-- PROMPT --
All that is needed is every line of the listing below that has "Наскільки".

*** MATERIAL PROVIDED ***

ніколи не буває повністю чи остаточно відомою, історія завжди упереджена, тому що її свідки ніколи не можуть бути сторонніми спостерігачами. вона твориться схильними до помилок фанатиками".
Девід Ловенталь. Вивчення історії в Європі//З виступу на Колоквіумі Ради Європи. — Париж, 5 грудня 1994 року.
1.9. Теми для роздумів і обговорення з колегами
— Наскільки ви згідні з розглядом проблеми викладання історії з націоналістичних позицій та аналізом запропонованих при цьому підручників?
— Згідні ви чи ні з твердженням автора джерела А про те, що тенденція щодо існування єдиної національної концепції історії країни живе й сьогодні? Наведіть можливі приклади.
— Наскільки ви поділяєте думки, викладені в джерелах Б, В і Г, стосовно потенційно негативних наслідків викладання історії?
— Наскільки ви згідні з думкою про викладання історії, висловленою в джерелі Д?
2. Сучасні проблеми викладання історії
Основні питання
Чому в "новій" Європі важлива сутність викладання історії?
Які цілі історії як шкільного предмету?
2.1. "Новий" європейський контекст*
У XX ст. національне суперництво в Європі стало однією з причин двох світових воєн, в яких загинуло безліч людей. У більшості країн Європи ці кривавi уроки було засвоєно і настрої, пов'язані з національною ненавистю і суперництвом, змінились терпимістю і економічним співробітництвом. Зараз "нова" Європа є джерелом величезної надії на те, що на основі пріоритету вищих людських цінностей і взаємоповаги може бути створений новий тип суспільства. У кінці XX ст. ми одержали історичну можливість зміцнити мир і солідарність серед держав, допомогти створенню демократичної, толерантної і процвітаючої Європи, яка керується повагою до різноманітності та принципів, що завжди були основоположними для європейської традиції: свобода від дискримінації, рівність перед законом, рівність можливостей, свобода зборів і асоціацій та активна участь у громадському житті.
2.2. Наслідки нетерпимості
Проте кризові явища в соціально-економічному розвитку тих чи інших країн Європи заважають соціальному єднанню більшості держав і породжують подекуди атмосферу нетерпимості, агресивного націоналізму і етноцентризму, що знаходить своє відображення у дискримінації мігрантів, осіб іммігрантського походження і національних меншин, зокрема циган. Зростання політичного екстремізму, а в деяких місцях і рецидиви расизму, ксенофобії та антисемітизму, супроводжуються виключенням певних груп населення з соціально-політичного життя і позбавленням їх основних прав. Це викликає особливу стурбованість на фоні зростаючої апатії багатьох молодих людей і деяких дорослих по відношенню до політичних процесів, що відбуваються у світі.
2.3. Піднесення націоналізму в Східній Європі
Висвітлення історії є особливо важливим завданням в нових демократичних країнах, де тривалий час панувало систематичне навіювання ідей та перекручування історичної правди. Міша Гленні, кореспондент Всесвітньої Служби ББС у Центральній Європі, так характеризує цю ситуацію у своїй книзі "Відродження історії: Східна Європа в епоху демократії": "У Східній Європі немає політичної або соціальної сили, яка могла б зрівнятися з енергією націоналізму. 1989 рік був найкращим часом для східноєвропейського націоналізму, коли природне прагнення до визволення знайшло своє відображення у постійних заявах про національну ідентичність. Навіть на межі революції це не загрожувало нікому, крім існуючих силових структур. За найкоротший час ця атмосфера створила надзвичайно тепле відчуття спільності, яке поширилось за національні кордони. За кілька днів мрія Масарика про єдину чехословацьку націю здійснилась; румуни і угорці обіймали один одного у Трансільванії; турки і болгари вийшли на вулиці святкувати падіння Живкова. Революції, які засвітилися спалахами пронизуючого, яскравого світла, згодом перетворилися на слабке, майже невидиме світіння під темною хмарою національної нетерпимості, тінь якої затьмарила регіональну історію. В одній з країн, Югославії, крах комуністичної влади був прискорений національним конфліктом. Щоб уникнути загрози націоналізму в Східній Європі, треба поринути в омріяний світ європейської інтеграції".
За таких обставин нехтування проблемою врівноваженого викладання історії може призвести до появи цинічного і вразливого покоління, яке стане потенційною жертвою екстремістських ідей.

*** End of MATERIAL PROVIDED ***

-- COMPLETED EXERCISE --
— Наскільки ви згідні з розглядом проблеми викладання історії з націоналістичних позицій та аналізом запропонованих при цьому підручників?
— Наскільки ви поділяєте думки, викладені в джерелах Б, В і Г, стосовно потенційно негативних наслідків викладання історії?
— Наскільки ви згідні з думкою про викладання історії, висловленою в джерелі Д?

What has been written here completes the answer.